* [TASK REQUIREMENTS] Please say whether each statement below agrees with the developmental psychology notes, answering yes or no and quoting the words from the notes that decide it. 1. Early childhood covers ages 2 to 6. 2. The ego is the unconscious part of the personality and is present at birth. 3. The small group discussion uses groups of about six students.

Developmental Psychology

Agenda (1-16-2025)

  • Review homework and syllabus.
  • Address follow-up questions.
  • Engage in small group discussion: "What is development?"
  • Cover Chapter 1 slides: Theories of development.

Small Group Discussion: What is Development?

  • Groups of approximately 4 students.
  • Record all names on one paper for credit.
  • Discuss and identify key points related to the question: "What is development?"

Developmental Science

  • Study of constancy and change throughout the lifespan.
  • The field is scientific, applied, and interdisciplinary.

Basic Issues in Development

  • Continuous or discontinuous development?
  • One course of development or many?
  • Relative influence of nature and nurture?

Continuous Development

  • A process of gradually adding more of the same types of skills.

Discontinuous Development

  • A process in which new ways of understanding and responding to the world emerge at specific times.

Contexts of Development

  • Unique combinations of personal and environmental circumstances result in different paths of change.

Nature and Nurture

Nature

  • Hereditary information received from parents at conception.

Nurture

  • Physical and social forces that influence biological and psychological development.

Stability and Plasticity

Stability

  • Persistence of individual differences.
  • Lifelong patterns established by early experiences.

Plasticity

  • Development is open to lifelong change.
  • Change occurs based on influential experiences.

Lifespan Perspective

  • Development is lifelong, multidimensional, and multidirectional.
  • Development is highly plastic.
  • Development is influenced by multiple, interacting forces.

Periods of Development

  • Prenatal: Conception to birth.
  • Infancy and toddlerhood: Birth to 2 years.
  • Early childhood: 2 to 6 years.
  • Middle childhood: 6 to 11 years.
  • Adolescence: 11 to 18 years.
  • Early adulthood: 18 to 40 years.
  • Middle adulthood: 40 to 65 years.
  • Late adulthood: 65 years to death.

Domains of Development

Physical

  • Changes in body size, proportions, appearance.
  • Functioning of body systems.
  • Perceptual and motor capacities.
  • Physical health.

Cognitive

  • Intellectual abilities.

Emotional and Social

  • Communication.
  • Self-understanding.
  • Knowledge of others.
  • Interpersonal skills, relationships, and moral reasoning and behavior.

Biology and Environment: Resilience

  • Ability to adapt effectively in the face of threats to development.
  • Factors in resilience:
    • Personal characteristics.
    • Warm parental relationship.
    • Social support outside family.
    • Community resources and opportunities.

Psychoanalytic Perspective

  • Freud and Erikson.
  • Emphasis on individual’s unique life history.
  • Conflicts between biological drives and social expectations.

Freud’s Three Parts of the Personality

Id

  • Largest portion of the mind.
  • Unconscious, present at birth.
  • Source of biological needs and desires.

Ego

  • Conscious, rational part of personality.
  • Emerges in early infancy.
  • Redirects id impulses acceptably.

Superego

  • Conscience, which develops between 3 and 6 years of age from interactions with caregivers.

Erikson’s Psychosocial Stages

  • Basic trust vs. mistrust: Birth–1 year.
  • Autonomy vs. shame and doubt: 1–3 years.

* [SOURCE INFORMATION]
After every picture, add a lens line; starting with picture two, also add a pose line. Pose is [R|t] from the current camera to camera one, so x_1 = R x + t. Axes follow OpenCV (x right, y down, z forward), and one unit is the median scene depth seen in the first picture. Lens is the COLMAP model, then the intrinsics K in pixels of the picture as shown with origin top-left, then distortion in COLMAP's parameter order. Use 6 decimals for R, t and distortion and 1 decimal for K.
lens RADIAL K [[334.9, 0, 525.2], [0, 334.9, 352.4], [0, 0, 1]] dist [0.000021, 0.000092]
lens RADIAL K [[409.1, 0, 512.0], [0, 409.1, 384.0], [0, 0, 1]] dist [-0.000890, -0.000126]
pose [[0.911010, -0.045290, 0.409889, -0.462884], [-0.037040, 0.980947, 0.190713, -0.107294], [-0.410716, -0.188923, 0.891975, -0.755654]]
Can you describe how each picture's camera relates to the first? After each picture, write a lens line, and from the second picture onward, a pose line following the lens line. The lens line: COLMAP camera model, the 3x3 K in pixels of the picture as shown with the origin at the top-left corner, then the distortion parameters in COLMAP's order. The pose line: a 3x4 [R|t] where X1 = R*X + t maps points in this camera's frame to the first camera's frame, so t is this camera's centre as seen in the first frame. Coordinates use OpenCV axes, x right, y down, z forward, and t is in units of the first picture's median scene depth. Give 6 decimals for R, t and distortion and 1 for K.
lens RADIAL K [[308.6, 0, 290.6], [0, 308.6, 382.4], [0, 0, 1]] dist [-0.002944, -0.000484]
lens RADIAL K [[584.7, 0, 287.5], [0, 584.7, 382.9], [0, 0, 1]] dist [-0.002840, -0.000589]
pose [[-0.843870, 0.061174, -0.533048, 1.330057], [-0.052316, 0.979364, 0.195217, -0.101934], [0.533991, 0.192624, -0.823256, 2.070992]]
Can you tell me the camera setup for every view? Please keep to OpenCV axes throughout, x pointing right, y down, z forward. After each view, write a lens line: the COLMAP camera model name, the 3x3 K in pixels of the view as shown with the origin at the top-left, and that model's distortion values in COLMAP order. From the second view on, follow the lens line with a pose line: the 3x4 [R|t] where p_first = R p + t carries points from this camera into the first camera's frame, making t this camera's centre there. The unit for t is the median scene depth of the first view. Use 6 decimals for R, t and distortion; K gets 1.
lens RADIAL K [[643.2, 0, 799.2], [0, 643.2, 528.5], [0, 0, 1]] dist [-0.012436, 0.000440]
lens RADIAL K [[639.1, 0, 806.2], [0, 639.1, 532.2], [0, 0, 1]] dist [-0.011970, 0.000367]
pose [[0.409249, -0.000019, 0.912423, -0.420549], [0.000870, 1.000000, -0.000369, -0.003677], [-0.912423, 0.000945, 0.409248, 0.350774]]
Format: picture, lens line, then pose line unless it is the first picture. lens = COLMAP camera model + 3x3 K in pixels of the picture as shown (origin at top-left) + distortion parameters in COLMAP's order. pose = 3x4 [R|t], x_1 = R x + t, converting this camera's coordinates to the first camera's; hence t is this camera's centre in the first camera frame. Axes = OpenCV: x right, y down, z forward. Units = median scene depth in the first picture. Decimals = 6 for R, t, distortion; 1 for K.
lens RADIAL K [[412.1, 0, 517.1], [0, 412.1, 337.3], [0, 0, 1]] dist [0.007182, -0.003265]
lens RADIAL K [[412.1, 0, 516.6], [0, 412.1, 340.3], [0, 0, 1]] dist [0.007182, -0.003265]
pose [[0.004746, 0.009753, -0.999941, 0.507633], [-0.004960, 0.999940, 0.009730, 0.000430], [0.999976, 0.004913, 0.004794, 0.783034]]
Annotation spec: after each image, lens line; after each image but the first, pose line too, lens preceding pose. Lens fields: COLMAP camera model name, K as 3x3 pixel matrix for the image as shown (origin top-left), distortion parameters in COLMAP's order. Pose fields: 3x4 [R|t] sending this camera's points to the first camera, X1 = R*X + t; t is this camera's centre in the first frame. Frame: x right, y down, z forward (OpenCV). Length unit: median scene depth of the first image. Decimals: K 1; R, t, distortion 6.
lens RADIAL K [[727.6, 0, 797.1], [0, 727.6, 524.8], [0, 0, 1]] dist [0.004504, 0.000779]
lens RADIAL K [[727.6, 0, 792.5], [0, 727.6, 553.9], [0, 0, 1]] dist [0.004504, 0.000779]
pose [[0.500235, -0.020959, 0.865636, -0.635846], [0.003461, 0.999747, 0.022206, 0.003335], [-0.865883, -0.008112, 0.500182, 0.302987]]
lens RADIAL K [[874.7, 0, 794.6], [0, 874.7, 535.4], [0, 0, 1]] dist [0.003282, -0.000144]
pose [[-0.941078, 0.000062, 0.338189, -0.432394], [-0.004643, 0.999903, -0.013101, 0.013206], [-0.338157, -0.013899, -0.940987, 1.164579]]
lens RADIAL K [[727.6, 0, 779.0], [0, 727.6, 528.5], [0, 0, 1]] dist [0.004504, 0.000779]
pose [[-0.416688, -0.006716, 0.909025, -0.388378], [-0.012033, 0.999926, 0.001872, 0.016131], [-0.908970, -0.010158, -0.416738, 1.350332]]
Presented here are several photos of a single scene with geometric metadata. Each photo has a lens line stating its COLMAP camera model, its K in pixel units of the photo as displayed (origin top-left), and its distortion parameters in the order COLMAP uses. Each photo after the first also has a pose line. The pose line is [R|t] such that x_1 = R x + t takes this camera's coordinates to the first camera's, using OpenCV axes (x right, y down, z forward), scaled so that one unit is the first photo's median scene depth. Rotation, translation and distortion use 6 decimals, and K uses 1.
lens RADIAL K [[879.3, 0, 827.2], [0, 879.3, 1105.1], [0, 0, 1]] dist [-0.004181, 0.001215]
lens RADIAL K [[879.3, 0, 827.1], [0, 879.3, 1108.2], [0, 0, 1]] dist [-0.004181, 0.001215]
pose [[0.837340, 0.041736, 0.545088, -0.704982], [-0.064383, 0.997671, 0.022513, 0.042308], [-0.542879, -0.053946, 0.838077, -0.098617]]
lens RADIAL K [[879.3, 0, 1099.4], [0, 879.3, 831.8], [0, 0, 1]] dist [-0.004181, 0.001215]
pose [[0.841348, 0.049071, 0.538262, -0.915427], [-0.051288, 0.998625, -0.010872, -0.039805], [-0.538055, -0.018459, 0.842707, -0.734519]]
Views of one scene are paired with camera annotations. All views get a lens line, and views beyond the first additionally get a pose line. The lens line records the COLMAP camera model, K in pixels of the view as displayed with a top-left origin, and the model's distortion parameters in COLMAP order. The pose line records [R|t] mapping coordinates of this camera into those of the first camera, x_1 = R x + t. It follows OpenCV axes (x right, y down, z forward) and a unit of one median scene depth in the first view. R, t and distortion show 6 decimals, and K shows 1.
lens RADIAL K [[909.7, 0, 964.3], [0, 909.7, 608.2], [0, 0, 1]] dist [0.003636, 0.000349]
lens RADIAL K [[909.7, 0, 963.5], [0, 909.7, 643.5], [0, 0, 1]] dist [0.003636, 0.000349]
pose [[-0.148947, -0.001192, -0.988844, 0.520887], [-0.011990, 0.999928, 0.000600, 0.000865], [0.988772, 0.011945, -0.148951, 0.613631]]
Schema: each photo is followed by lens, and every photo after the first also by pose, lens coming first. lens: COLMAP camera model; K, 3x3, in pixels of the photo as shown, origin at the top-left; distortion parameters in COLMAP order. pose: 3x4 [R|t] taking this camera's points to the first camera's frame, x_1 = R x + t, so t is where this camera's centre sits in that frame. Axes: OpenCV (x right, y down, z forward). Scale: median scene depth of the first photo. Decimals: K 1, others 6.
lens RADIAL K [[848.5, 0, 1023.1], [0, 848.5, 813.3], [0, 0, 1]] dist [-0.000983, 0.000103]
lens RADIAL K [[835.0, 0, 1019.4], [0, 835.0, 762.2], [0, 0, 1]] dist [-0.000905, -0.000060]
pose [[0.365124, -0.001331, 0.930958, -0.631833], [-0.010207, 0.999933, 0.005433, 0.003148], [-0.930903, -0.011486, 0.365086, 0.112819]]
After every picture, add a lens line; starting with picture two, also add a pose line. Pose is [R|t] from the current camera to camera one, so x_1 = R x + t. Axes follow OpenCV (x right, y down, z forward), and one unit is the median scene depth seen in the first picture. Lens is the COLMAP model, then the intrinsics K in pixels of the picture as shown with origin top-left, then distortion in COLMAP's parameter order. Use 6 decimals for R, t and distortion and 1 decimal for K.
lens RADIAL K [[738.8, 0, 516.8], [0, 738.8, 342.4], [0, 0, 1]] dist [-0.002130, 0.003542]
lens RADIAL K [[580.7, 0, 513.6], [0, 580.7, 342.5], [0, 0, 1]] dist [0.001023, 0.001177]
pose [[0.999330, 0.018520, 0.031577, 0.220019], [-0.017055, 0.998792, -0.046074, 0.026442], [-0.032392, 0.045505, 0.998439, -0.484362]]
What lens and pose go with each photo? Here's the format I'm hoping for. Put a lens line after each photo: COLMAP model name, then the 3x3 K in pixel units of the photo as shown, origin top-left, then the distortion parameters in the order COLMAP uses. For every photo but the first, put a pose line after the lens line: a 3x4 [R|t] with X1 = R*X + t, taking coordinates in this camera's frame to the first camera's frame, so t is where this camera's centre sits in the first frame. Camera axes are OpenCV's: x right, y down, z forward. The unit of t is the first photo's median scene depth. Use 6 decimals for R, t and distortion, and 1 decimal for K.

* [RESPONSE]
1. Yes: "Early childhood: 2 to 6 years."
2. No: "Conscious, rational part of personality." and "Emerges in early infancy."
3. No: "Groups of approximately 4 students."